AKADEMISI : PERLU PENDEKATAN
TEOLOGI DISKUSI ISLAM DAN EROPA
London, 1/3 (ANTARA) - Akamedisi
dari Universitas di Jerman menegaskan sudah saatnya masyarakat Eropa berdiskusi
dengan masyarakat Muslim dengan mengunakan pendekatan teologi dan bukan
sekularisme.
Hal itu diungkapkan Prof. Dr.
Christine Schirrmacher, dari Universitas
Bonn dan Universitas Leuven dalam konferensi yang diadakan di Goethe Institute
Brussel yang menyebutkan selama ini
terkesan "arogan" apabila masyarakat Eropa beranggapan masyarakat
Muslim di Eropa harus sepenuhnya berubah menjadi seperti Europeans.

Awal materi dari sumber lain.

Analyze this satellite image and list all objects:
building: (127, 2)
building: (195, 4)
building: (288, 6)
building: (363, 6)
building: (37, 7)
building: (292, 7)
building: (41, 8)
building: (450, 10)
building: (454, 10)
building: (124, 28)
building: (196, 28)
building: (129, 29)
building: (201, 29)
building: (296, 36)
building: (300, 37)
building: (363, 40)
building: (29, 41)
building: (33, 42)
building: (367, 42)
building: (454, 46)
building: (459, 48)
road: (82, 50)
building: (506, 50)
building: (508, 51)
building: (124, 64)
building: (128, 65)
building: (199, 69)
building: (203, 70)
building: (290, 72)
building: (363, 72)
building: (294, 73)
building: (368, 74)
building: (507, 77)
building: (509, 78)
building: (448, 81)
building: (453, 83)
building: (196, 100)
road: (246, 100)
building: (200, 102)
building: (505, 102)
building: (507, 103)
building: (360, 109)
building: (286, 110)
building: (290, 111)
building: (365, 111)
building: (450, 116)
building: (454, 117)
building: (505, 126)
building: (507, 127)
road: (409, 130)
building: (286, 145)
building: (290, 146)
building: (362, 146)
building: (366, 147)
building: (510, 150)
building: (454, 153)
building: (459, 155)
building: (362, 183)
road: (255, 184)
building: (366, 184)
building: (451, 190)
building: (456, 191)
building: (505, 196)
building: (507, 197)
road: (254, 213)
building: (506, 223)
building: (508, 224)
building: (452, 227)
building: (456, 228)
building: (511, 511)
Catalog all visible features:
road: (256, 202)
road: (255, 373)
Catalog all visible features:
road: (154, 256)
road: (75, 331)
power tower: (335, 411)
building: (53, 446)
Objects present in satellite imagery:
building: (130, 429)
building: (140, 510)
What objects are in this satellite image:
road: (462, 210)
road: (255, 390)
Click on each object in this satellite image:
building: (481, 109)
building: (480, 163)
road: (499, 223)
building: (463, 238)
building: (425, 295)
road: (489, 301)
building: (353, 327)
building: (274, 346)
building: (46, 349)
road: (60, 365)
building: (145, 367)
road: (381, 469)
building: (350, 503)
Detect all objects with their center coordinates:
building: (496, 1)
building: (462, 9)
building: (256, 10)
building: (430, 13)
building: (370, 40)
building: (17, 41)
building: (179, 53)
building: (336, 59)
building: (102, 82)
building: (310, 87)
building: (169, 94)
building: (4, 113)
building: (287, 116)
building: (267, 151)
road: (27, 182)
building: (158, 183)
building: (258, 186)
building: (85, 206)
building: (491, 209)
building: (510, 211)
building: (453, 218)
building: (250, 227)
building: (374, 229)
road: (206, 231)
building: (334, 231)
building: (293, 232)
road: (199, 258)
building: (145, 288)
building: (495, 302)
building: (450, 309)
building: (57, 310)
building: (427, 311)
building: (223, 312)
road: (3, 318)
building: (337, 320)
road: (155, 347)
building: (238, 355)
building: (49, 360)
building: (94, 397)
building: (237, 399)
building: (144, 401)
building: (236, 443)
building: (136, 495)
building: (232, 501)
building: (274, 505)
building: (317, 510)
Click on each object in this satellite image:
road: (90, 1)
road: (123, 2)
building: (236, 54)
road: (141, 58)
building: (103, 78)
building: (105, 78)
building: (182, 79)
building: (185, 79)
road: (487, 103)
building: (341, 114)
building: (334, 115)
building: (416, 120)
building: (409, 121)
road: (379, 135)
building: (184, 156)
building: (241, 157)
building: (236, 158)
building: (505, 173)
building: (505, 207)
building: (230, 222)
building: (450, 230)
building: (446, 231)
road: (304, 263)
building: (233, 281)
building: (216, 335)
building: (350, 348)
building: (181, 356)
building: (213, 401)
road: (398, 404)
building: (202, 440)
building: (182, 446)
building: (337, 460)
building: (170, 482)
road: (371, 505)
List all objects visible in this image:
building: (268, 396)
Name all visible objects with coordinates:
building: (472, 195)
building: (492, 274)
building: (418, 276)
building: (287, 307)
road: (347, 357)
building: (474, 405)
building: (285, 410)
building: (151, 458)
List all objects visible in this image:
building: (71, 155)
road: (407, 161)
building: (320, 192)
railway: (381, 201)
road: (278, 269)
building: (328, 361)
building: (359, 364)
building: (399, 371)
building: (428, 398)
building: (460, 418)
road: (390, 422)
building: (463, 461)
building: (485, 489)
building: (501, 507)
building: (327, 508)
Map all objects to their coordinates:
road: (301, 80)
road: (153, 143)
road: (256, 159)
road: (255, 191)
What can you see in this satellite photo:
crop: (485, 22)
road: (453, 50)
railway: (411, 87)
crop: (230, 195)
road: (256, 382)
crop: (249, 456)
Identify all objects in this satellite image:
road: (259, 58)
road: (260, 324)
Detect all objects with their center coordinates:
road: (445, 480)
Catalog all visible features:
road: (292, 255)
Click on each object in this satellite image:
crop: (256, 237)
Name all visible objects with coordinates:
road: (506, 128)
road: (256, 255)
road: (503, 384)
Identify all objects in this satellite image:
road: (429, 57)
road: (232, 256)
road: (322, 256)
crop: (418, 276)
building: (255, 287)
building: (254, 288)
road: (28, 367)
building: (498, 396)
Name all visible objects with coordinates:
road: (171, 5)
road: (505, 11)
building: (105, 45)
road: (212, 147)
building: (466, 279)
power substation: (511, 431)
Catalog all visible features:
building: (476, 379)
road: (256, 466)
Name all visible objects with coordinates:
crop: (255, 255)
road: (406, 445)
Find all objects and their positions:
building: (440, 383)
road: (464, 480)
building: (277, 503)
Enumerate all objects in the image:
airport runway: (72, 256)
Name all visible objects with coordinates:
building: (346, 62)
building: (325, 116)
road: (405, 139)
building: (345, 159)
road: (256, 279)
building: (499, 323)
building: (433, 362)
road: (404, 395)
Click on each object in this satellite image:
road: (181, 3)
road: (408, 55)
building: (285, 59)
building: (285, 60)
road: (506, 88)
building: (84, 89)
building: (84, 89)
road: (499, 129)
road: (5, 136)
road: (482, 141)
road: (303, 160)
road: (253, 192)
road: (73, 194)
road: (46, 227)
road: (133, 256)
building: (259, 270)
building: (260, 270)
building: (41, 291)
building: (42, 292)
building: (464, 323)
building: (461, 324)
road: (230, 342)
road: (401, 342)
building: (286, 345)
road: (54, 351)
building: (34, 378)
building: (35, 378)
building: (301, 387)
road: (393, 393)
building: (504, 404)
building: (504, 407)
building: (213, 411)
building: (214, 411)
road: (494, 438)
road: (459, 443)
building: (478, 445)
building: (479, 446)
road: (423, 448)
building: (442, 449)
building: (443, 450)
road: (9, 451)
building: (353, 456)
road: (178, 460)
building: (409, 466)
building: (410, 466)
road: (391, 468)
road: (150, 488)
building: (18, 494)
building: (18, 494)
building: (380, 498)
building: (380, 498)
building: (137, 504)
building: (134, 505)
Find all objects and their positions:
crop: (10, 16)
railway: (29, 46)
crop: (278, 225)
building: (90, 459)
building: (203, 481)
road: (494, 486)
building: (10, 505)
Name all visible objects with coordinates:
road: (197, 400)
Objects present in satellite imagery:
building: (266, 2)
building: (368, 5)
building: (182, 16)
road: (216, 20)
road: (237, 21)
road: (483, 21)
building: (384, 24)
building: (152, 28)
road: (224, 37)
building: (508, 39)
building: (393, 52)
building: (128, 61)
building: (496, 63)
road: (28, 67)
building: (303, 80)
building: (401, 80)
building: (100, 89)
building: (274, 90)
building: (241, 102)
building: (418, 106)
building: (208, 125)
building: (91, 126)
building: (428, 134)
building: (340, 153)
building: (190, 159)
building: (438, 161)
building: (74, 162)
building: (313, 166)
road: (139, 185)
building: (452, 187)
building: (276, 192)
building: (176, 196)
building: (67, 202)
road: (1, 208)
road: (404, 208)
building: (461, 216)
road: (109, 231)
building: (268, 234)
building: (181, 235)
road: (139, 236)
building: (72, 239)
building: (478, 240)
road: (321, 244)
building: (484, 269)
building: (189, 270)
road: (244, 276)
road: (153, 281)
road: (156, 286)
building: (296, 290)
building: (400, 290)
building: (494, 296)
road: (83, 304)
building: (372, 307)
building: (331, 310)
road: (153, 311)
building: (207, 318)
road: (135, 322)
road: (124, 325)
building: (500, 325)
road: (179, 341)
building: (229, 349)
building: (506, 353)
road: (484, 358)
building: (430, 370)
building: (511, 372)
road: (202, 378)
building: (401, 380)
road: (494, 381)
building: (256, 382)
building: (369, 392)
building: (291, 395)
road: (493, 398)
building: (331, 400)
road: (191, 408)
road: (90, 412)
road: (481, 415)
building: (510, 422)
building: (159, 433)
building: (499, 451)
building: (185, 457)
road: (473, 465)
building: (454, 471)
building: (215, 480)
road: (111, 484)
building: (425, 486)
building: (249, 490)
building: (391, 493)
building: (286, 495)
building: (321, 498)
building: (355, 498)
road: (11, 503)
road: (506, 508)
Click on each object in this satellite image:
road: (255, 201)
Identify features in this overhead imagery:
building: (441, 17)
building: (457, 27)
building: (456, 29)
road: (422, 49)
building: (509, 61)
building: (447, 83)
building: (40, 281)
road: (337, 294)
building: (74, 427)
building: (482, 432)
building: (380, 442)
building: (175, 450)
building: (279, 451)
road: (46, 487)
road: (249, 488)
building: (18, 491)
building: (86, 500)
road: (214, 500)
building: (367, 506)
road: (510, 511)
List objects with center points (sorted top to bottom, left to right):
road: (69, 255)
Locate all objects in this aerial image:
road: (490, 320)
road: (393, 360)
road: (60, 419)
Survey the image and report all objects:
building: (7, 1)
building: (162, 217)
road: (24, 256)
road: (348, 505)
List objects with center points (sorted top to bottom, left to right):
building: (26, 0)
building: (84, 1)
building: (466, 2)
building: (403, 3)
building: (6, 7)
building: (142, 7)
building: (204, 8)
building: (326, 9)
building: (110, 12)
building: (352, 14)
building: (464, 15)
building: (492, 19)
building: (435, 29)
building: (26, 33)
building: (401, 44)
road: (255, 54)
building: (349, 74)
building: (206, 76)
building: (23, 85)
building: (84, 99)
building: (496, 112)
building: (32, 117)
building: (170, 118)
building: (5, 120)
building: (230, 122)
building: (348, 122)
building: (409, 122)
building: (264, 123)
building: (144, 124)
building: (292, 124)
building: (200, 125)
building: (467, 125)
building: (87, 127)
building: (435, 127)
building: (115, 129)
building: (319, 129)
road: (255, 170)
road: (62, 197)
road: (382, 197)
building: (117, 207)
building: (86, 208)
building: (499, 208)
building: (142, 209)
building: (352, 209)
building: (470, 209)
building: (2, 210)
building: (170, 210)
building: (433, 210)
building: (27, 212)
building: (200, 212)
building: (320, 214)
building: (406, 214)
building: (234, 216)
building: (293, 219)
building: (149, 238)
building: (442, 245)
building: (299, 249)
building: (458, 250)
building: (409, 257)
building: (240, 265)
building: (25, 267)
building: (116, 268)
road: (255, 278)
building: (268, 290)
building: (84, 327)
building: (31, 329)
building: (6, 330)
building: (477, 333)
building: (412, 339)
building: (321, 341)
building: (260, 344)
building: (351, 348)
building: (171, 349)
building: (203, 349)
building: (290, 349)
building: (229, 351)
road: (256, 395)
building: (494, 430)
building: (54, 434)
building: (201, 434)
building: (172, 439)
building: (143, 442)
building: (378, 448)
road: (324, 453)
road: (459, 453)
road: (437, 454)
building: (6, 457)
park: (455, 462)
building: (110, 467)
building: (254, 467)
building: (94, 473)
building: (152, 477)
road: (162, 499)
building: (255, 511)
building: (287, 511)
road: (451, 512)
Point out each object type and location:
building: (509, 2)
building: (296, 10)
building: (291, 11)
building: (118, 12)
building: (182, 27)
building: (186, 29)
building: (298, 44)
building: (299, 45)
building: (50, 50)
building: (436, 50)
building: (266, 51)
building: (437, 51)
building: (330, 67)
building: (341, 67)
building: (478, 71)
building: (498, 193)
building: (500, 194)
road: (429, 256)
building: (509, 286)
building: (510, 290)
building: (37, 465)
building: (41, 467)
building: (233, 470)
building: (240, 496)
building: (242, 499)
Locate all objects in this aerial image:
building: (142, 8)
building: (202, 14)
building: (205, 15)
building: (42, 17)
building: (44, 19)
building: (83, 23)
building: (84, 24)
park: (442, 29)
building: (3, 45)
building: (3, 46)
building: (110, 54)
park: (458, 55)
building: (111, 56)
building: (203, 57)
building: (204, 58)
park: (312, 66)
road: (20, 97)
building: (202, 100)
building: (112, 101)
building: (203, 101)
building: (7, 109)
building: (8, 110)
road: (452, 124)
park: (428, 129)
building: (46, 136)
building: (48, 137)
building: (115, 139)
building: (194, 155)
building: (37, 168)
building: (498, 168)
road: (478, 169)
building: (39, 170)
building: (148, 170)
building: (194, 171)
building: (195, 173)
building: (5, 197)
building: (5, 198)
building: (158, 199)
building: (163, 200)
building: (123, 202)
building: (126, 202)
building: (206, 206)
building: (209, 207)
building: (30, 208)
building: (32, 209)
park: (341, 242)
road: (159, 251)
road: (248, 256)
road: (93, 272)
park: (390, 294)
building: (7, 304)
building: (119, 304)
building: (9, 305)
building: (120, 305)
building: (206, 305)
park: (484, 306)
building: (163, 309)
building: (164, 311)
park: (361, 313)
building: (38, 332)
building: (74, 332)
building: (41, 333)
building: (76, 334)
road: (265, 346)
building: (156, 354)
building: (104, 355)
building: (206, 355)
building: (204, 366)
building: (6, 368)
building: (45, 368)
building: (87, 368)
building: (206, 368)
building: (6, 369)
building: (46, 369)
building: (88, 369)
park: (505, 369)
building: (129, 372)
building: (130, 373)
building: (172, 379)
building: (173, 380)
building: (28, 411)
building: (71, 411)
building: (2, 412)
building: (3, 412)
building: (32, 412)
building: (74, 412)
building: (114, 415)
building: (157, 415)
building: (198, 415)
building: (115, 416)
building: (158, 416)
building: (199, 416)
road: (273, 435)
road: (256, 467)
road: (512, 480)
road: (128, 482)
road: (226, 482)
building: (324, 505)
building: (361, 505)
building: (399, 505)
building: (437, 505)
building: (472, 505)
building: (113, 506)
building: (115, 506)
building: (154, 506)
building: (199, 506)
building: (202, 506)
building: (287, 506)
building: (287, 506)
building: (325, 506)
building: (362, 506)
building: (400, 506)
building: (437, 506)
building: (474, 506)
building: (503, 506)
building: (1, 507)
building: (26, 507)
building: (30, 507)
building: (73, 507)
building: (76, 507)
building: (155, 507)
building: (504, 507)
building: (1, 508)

Dubes RI di Brusel , Arif Havas
Oegroseno kepada ANTARA London, Kamis mengatakan konferensi dengan tajuk
"Islam and Europe: Politicization and Integration", diikuti ratusan peserta antara lain
akademisi, 'think-tank' dan wakil dari berbagai institusi di Uni Eropa yang
bergerak dalam bidang politik, pertahanan dan keamanan, serta HAM .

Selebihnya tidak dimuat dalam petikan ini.